Johns Hopkins Hospital in IFEZ May Treat Koreans

By Bae Ji-sook
Staff Reporter

Johns Hopkins Medicine International (JHI) will be able to accept Korean patients once it opens inside the Incheon Free Economic Zone (IFEZ) if a pending revision to the current Medical Law is passed.

If the amendment goes into effect, Korean patients will be given full access to JHI in Incheon for the first five years after it opens.After that period the hospital will only be able to offer half its in-patient capacity to Koreans, the Ministry for Health, Welfare and Family Affairs said Thursday.

JHI made a deal with the Seoul National University Hospital last year to build a 350-bed "branch" hospital in the IFEZ. The general hospital is expected to create more than 5,000 new jobs, and would be the first foreign run facility here.

Currently, any foreign-based hospitals opening in an FEZ can only treat expatriates, and Koreans are not allowed access to the facilities.

The government is seeking the revision of the Medical Law to allow Koreans full access to such facilities for the first five years after they open, in order to boost their profits.

A ministry official said the decision was inevitable for the development of the FEZ since there won't be enough foreign patients to keep hospitals running.

"We will restrict the ratio of Koreans to overall patients to 50 percent in the future, but for the time being, we will allow full access to Korean patients for five years to help JHI stand on its own feet," he said.

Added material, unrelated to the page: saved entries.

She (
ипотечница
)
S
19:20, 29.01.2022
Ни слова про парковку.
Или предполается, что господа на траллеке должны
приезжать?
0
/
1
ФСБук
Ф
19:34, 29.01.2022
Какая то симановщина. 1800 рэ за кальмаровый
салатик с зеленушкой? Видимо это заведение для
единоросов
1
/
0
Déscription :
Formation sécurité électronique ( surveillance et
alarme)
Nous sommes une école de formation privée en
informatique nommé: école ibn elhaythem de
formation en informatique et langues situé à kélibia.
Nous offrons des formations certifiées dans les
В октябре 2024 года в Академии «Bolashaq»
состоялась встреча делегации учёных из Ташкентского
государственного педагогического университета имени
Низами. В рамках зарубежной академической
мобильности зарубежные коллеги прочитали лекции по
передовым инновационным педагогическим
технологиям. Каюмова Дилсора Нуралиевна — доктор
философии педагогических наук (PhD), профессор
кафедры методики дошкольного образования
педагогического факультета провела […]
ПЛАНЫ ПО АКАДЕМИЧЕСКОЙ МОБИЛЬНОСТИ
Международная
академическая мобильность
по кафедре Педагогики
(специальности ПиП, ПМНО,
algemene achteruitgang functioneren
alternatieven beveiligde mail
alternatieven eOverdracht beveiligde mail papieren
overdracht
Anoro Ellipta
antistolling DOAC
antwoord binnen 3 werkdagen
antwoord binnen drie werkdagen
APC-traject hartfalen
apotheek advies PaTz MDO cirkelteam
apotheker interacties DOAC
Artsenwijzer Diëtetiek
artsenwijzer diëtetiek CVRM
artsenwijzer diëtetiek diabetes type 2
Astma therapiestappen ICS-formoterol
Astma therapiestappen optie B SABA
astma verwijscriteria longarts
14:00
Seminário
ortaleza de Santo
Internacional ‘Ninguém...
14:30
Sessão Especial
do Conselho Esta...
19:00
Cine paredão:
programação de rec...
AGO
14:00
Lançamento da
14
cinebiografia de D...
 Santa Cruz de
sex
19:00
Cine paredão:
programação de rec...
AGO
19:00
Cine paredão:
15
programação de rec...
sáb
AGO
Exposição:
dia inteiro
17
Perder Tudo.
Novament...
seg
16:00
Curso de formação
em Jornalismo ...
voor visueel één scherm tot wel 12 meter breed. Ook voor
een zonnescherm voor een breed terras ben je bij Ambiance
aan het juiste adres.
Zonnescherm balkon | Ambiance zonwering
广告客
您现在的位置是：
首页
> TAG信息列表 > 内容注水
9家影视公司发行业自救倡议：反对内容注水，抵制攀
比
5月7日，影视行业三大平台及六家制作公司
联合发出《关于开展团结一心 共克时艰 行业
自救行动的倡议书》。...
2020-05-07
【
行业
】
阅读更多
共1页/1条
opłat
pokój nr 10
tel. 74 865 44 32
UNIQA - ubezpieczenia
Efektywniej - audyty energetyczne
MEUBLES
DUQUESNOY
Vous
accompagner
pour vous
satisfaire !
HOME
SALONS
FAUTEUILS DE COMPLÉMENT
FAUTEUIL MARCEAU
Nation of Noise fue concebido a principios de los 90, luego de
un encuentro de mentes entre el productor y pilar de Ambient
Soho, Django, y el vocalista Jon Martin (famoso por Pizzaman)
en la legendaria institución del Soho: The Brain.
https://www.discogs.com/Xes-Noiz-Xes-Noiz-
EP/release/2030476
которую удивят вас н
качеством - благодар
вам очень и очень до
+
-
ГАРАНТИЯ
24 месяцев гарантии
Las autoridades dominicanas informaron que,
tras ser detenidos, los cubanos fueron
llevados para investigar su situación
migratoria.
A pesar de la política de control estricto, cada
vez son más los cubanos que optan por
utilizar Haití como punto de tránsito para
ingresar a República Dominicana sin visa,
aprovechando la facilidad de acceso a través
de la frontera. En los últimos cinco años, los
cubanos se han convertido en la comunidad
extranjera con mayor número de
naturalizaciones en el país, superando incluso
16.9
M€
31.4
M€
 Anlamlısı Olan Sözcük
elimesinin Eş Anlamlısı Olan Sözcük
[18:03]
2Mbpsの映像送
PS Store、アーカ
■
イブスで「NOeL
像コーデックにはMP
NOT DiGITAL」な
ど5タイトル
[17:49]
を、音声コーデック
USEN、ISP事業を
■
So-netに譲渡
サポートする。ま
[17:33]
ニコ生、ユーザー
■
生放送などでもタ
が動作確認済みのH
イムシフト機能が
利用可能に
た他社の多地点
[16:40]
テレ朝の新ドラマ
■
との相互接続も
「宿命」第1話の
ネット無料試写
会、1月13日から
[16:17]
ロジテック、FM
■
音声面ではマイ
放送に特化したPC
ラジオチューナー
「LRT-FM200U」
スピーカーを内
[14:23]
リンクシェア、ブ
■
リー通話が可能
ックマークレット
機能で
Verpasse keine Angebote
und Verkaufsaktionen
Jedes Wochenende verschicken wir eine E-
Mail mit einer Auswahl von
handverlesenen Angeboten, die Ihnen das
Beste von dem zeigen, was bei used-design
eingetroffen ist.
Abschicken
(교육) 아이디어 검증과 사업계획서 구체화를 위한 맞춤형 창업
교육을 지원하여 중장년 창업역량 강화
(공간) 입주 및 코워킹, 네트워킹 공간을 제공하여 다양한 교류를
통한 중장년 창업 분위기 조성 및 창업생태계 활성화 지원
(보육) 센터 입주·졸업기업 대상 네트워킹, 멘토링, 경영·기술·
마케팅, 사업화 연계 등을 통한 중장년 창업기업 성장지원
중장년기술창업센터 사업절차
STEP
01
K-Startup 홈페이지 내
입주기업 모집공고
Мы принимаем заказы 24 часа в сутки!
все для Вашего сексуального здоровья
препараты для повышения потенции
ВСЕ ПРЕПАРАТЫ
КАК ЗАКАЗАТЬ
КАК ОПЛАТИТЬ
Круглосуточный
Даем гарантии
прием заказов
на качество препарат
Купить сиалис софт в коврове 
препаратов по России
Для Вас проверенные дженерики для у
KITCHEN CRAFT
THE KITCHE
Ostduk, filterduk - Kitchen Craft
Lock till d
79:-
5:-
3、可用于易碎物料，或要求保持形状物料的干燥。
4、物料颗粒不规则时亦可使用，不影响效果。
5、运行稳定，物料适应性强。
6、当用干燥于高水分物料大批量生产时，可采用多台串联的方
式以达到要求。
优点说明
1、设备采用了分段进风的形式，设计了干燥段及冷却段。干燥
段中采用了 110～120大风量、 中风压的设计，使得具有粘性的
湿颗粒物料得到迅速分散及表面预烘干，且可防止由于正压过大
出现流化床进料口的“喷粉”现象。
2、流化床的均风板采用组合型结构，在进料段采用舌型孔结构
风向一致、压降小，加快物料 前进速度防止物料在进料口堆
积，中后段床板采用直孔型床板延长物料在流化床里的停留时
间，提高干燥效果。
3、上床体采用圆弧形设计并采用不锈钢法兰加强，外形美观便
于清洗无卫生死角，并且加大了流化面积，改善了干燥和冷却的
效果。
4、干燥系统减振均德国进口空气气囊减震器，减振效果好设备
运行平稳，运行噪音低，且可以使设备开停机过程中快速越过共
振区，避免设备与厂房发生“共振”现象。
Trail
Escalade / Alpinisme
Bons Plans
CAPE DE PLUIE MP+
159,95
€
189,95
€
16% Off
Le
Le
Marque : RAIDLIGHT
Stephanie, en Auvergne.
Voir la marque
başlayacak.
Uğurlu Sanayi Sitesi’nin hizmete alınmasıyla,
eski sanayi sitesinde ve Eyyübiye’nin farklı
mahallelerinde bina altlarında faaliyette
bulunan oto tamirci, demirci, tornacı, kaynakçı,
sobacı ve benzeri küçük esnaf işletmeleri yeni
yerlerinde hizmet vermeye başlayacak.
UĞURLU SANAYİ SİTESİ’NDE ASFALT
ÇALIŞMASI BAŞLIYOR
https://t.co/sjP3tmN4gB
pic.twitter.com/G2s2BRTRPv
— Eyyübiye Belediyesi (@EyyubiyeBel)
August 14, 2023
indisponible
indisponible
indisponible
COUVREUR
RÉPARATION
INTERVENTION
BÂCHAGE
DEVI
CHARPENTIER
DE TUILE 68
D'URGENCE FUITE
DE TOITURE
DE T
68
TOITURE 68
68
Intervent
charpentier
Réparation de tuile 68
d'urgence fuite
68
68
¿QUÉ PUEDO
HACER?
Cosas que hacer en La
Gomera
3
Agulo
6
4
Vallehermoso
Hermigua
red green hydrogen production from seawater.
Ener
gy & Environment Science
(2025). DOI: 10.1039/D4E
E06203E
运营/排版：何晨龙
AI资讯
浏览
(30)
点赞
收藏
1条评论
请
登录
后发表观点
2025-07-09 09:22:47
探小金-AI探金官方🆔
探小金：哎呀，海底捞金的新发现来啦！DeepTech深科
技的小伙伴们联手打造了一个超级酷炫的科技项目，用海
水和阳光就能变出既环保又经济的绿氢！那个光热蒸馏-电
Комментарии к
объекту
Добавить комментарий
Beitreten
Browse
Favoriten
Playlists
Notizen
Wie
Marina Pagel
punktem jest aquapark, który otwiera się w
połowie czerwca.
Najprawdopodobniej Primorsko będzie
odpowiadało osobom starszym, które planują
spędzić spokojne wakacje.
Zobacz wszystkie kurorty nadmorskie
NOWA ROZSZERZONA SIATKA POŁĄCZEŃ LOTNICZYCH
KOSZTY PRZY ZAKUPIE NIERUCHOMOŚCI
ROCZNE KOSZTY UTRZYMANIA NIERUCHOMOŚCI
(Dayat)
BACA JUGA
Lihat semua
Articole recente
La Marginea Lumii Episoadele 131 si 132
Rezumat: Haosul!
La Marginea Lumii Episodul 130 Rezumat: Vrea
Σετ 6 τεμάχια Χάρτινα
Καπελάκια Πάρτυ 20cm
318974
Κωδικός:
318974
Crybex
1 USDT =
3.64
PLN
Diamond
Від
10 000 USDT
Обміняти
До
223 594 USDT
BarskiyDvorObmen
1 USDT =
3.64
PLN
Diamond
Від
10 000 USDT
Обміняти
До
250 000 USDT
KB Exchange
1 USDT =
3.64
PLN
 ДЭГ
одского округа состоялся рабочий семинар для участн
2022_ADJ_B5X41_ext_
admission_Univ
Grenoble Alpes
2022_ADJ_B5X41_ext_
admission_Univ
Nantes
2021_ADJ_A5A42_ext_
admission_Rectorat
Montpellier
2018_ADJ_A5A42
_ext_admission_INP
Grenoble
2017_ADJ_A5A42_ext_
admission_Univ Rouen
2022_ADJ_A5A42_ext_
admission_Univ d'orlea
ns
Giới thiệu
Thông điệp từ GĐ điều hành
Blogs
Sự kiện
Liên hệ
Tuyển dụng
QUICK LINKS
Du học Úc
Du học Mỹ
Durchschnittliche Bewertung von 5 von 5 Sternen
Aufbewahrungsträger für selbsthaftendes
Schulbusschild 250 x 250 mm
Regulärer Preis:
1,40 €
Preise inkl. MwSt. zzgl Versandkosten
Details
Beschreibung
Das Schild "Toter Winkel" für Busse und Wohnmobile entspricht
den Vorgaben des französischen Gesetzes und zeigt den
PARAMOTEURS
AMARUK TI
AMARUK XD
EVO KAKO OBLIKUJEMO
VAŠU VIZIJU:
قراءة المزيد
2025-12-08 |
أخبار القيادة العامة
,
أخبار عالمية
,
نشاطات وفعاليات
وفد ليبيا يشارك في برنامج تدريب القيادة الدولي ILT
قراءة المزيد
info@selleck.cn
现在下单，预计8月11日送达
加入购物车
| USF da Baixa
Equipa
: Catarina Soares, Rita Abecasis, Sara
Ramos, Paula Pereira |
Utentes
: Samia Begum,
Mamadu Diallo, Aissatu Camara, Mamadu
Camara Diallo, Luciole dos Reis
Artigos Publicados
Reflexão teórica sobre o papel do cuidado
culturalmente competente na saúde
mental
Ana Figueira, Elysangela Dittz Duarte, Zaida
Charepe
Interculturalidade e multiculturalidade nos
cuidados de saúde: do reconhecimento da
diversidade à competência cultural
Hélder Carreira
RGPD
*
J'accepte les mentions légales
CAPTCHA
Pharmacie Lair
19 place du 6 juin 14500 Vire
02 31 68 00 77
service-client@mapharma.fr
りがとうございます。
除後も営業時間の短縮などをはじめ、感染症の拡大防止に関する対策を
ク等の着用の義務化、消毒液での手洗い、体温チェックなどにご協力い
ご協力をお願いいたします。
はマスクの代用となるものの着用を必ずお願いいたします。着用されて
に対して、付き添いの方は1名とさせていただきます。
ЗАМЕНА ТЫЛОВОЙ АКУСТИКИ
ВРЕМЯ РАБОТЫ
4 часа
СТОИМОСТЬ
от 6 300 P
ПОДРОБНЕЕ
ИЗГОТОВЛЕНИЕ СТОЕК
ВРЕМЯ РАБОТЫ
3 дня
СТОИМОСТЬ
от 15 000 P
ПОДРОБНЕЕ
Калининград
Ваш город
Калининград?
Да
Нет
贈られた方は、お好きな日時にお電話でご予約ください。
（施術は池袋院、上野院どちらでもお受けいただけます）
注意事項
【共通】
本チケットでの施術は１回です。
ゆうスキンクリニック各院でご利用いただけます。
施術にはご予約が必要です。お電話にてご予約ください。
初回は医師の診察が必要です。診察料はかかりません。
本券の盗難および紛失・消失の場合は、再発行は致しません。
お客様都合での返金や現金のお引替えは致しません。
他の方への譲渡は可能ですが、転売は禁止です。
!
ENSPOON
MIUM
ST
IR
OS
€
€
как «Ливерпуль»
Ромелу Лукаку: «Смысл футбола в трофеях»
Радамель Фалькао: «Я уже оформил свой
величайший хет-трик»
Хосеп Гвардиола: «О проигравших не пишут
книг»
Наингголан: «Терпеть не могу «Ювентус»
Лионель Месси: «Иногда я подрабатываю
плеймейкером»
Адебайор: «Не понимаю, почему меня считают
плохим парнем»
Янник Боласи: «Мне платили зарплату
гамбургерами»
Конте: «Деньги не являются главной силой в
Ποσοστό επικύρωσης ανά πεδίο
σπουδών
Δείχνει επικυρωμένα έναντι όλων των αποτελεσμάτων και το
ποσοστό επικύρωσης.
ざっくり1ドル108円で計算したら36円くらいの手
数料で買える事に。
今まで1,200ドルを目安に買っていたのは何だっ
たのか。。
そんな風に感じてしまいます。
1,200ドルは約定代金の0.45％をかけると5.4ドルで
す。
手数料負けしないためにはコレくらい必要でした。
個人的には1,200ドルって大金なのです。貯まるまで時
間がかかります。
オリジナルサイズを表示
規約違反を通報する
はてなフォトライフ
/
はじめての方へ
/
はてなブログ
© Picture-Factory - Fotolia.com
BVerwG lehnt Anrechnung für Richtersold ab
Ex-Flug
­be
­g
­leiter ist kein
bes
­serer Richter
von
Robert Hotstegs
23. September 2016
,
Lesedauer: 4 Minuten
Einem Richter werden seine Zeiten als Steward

Civic groups opposed the idea. "These profit-oriented hospitals do not accept the national health insurance, which could raise the financial burden for patients," Lee Ju-ho, an official of the Korea Health and Medical Workers' Union, said.

Investors in the hospital are an American pharmaceutical company and several European healthcare goods companies, which formed a private equity fund.

Rep. Kwak Jung-sook of the Democratic Labor Party claimed that drug makers will influence individual doctors' prescriptions, saying that they will favor drugs from the shareholders.

She also said that private insurance holders signing exclusive contracts with the hospitalwill hike national medical fees.

In Korea, individuals, schools, religious groups and other non-profit organizations are allowed to build and operate hospitals, but profits must be reinvested or go toward non-profit purposes.